Ich denke das kommt von selbst. Hab zwar zig Jahre ab und zu Strings getragen,
aber wäre mir absolut peinlich gewesen, hätte es jemand gesehen.
Erst als ich vor 1,5 Jahren täglich Strings trug, änderte sich das, nach einem weiteren Jahr.
Vielleicht muss man wirklich länger täglich Strings tragen, damit sich auch die eigene Scham dazu ändert.
Ab dann, also vor nem halben Jahr erst, bin ich das erste Mal damit zum Arzt.
Ich dachte mir zwar Scheiß drauf, aber das peinliche Gefühl war natürlich noch da.

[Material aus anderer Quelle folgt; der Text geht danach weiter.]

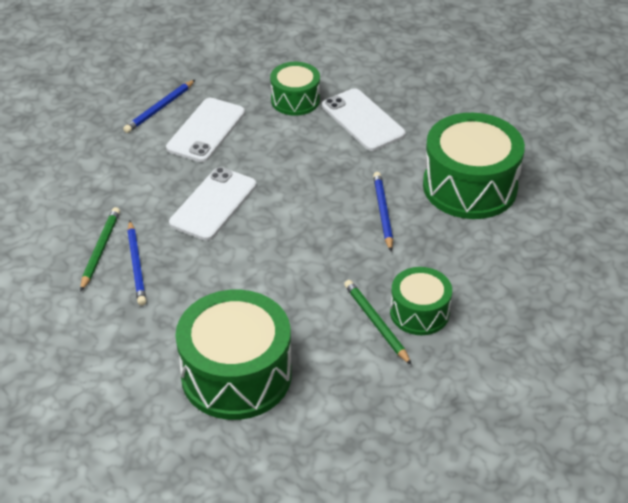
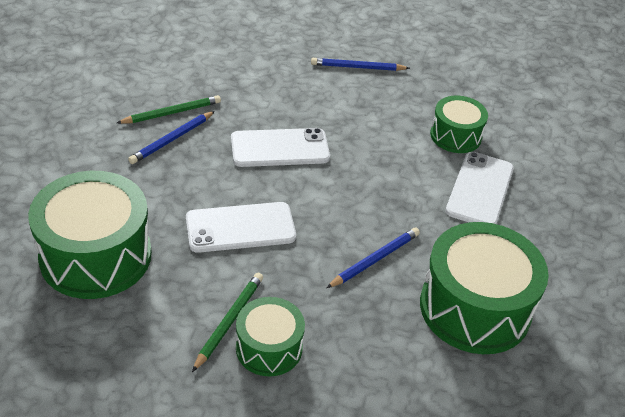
camera: 50 degrees right, 0 degrees up
(206, 130) = (360, 103): white phone -> white phone (240, 227)

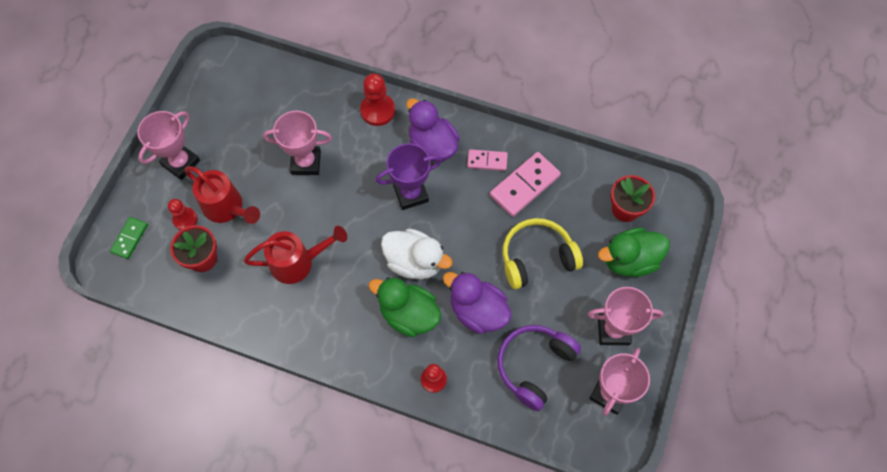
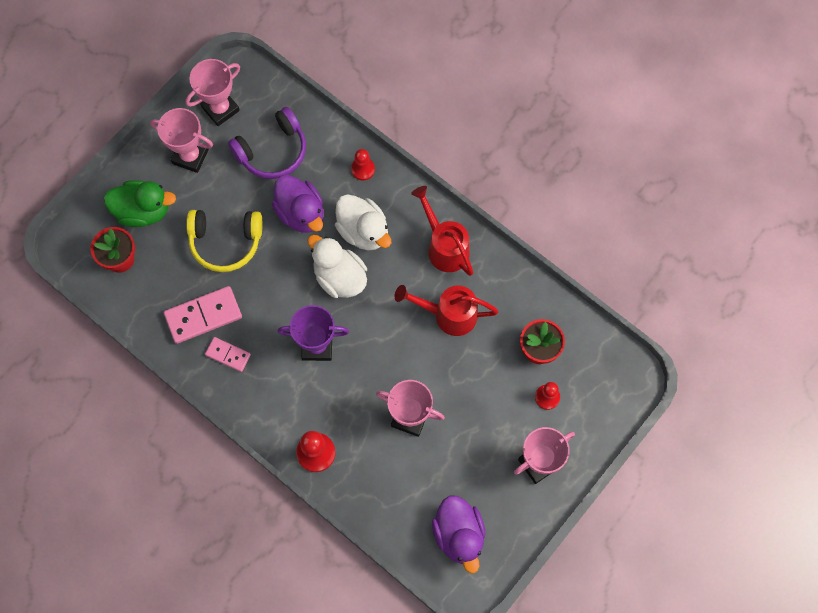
camera: 160 degrees left, 5 degrees up
(130, 238) = (606, 395): green domino -> none
(227, 208) = (503, 395): red watering can -> red watering can (445, 247)
(408, 314) = (363, 231): green duck -> white duck
(432, 146) = (275, 391): purple duck -> purple duck (459, 535)

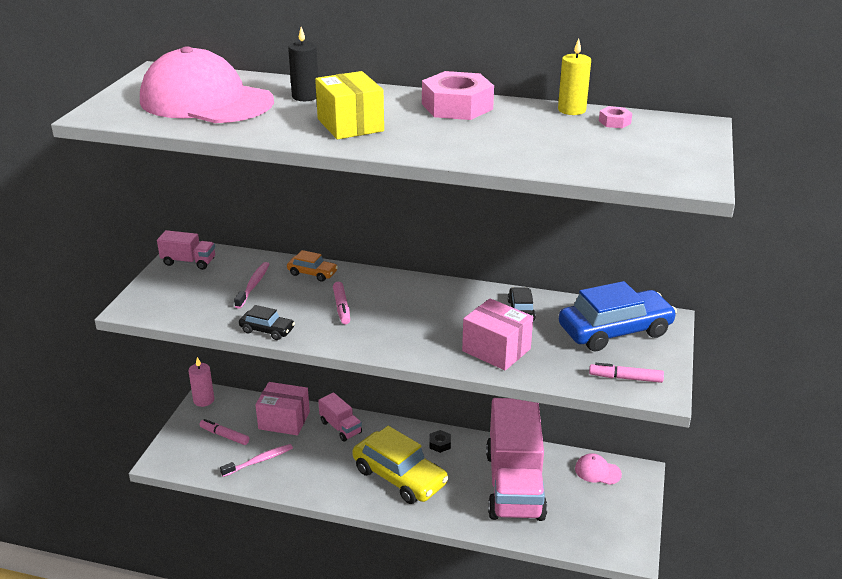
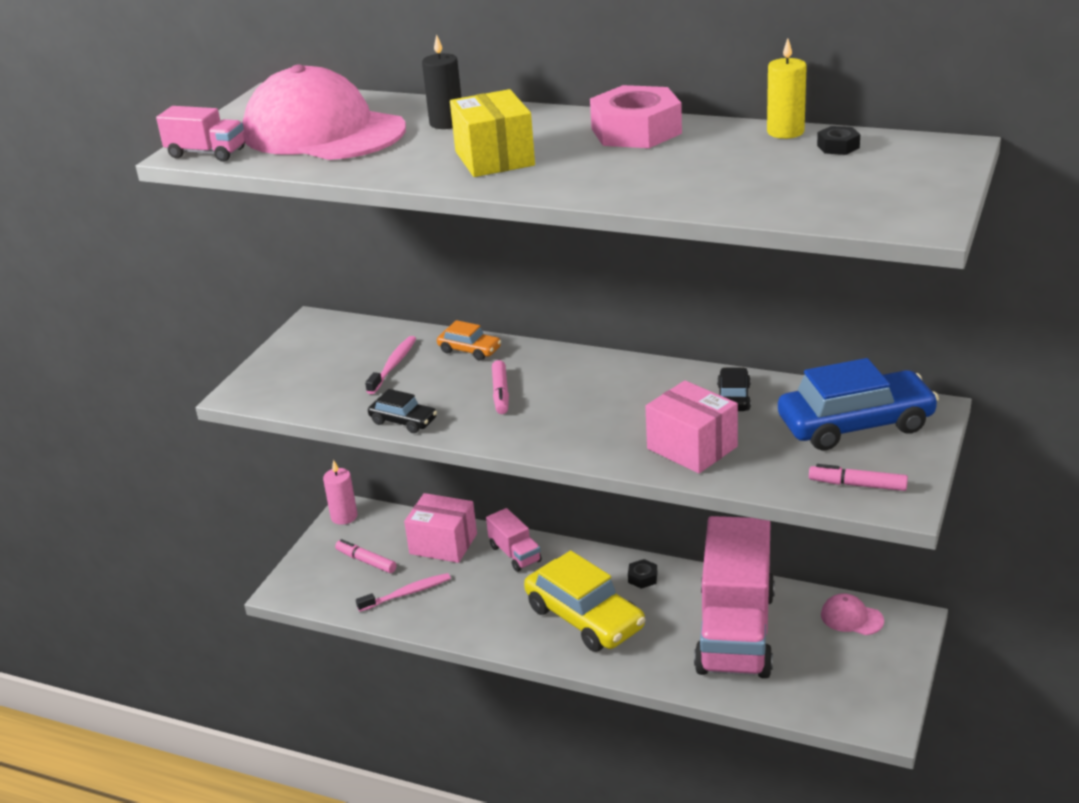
camera: 10 degrees right, 0 degrees up
(188, 262) = (316, 336): pink truck -> pink truck (206, 153)
(614, 122) = (838, 147): pink nut -> black nut

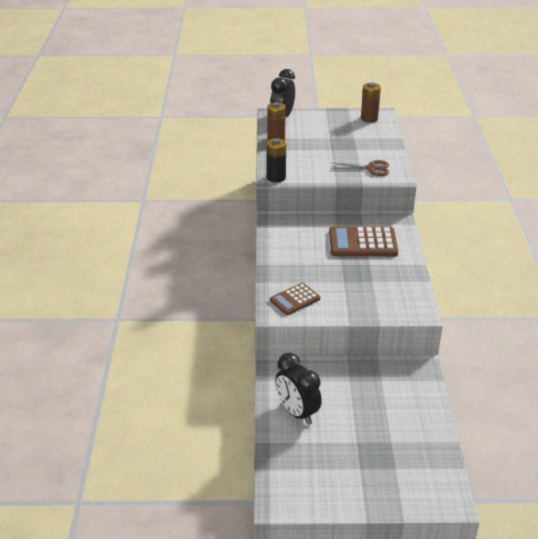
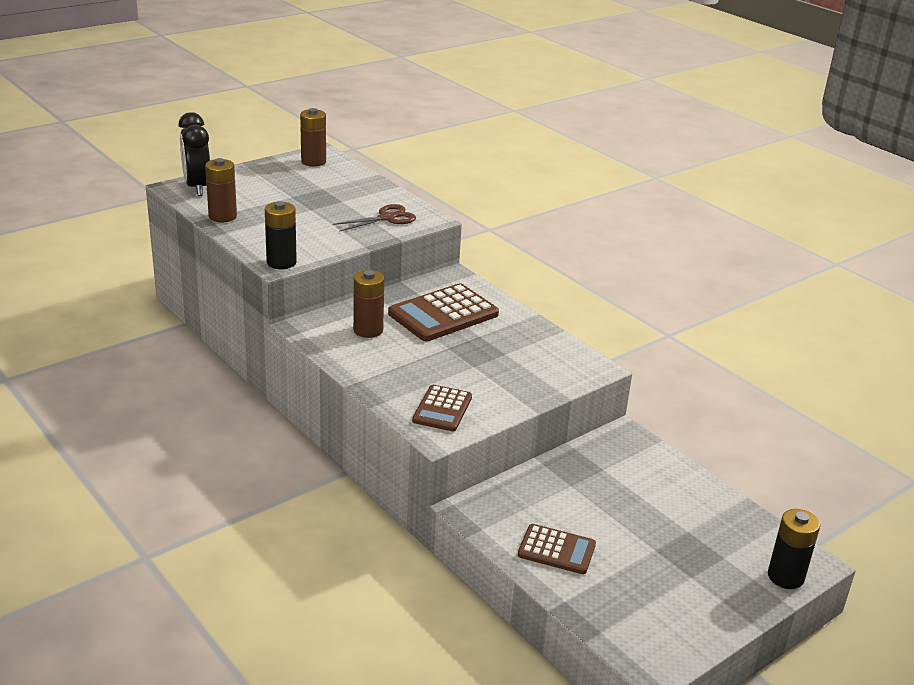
camera: 40 degrees left, 5 degrees down
(297, 412) = (556, 550): black clock -> brown calculator
(306, 236) = (368, 330): none -> brown battery
(422, 500) = (785, 577): none -> black battery

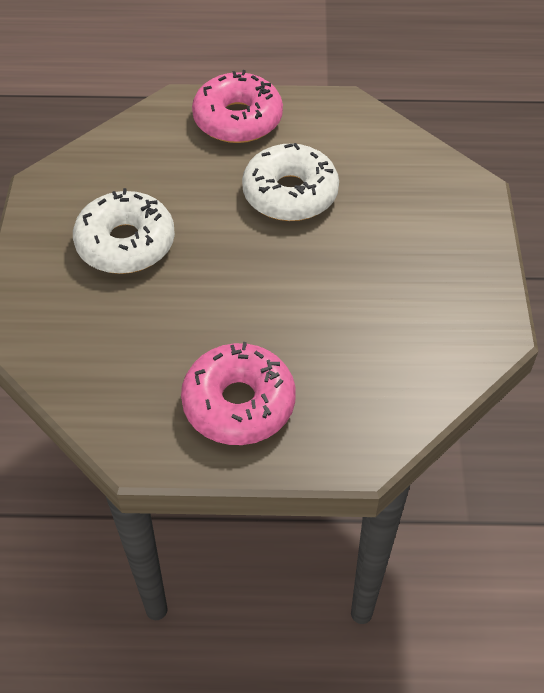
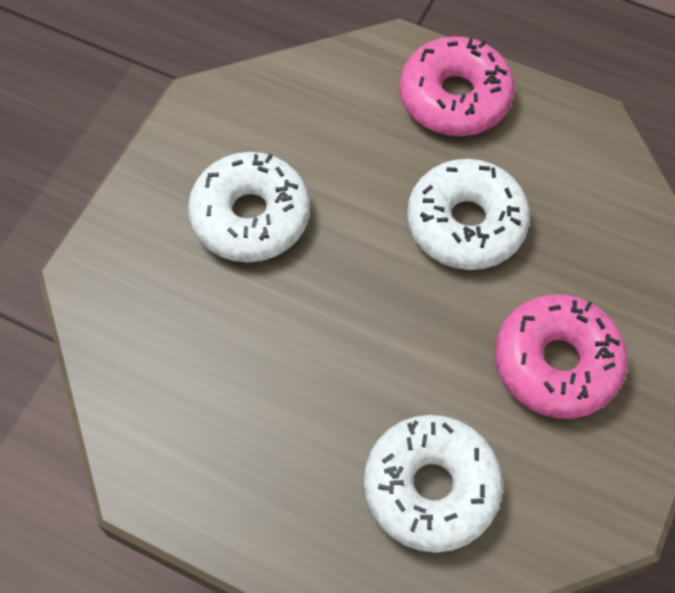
camera: 25 degrees right, 10 degrees up
(239, 403) = (274, 476): pink donut -> pink donut (556, 363)
(359, 366) = (431, 488): none -> white donut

Hab eine CT machen müssen. Durfte mich unbeobachtet ausziehen im Raum mit der Röhre, bzw. Vorraum.
Hab mich nur mit String in die Röhre gelegt. Danach wieder angezogen und dachte gut, geschafft.
Klar, ham die mich beobachtet und der Arzt der kam war etwa 30 sportlich und fragte mich sofort,
wie ich auf die Idee gekommen bin heute sowas zu tragen und obs nen besonderen Anlass gibt.
Er fragte aber neugierig interessiert, mit nem lächeln.
Hab gesagt, eine Freundin hätte mich gedrängt es auszuprobieren und ich fand die voll bequem. Seitdem trag ich sie täglich.
Er daraufhin: "
Interessant. Ja wenn's bequem ist, meine Freundin hat mich noch nicht gefragt."
Danach hatte ich bisher noch 4 andere Arztbesuche.
Ich war die 4 Male sogar richtig in freudiger Erwartung das mich jemand anspricht. Aber danach hat sich niemand mehr getraut.
Vermutlich entwickelt man nach den ersten Kommentaren eine Selbstverständlichkeitsaura zum String.
Meine Erfahrung war bisher nur positiv. Bestimmt gibt's auch welche mit irgendwelchen dummen Kommentaren.
Dann immer dran denken, das es auch Befürworter gibt und auch viele denen es selbst peinlich wäre das anzusprechen.